Tools that automatically write computer code may make their human users overconfident that the programs are bug-free.
What’s new: Stanford University researchers found that programmers who used OpenAI’s Codex, a model that generates computer code, were more likely to produce buggy software than those who coded from scratch.
How it works: The authors recruited 47 participants, from undergraduate students to professional programmers with decades of experience, to complete security-themed coding tasks. They gave 33 the option to use Codex, a fine-tuned version of GPT-3, through a custom user interface. The remaining 14 served didn’t receive automated assistance. Both groups were allowed to copy code from the web.
- The participants were given tasks including (1) write two Python functions that encrypt and decrypt a string respectively, (2) write a Python function that signs a message with a cryptographic key, (3) write a Python function that returns a File object for a given file path, and (4) write a Javascript function that manipulates an SQL table.
- The authors also watched screen recordings to observe the participants’ behavior — for instance, copying code generated by Codex — and note the origins of programming errors.
- After completing the tasks, participants rated their confidence in the correctness and security of their answers. The Codex group also rated their trust in the model’s ability to generate secure code for each task.
Results: The authors evaluated the responses manually according to whether they were functional and secure. Participants who used Codex generally produced code that was less functional and secure, yet they expressed greater confidence in it. That said, the results varied with the task and programming language.
- Members who used Codex to produce nonfunctional code were more likely to rate their answers as more correct than members of the non-Codex group who produced correct code.

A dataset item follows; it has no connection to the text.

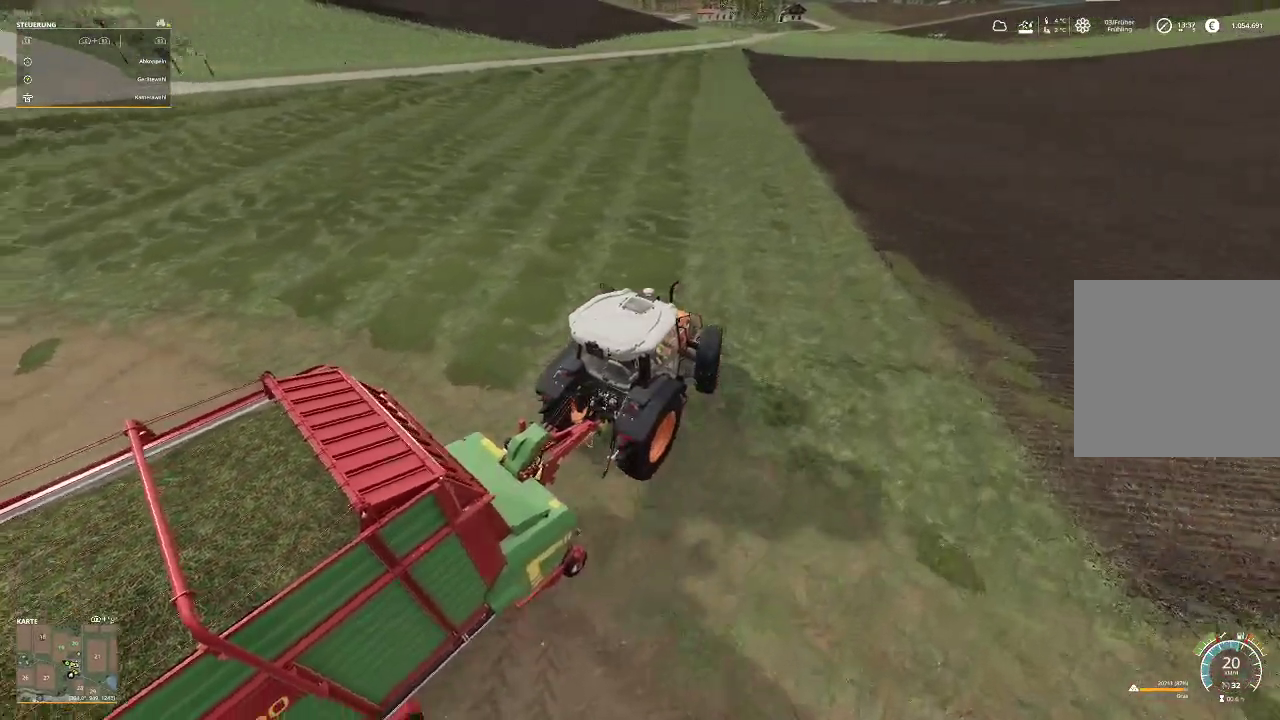
{"buttons": ["R2"], "left_stick": "center", "right_stick": "down-right", "events": [[200, "left_stick", "center"], [500, "right_stick", "down-right"]]}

- When coding in Python, participants in the non-Codex group were more than twice as likely to produce secure code.
- Members of the Codex group who lacked prior digital-security experience were more likely to use unedited, generated code than those who had such experience (especially when coding in Javascript, a less-familiar language for many participants).
Behind the news: Other research bolsters the notion that professional developers shouldn’t fear for their jobs quite yet. In a 2022 study, DeepMind’s AlphaCode model competed in 10 simulated contests. The model correctly solved 34 percent of the validation questions and outpaced 46 percent of humans who had taken up the same challenges.
Why it matters: Generative coding tools are often regarded as a way for programmers to save time and automate basic tasks. But that efficiency may come at a price. Coders who use such tools would do well to pay extra attention to debugging and security.
We’re thinking: Code generation is an exciting development despite the questions raised by this study. We welcome further studies that compare programmers who use Codex, those who copy code from the internet, and those who use no outside assistance. How long, on average, would it take subjects in each group to complete the tasks correctly and securely, taking into account the time required to debug generated code?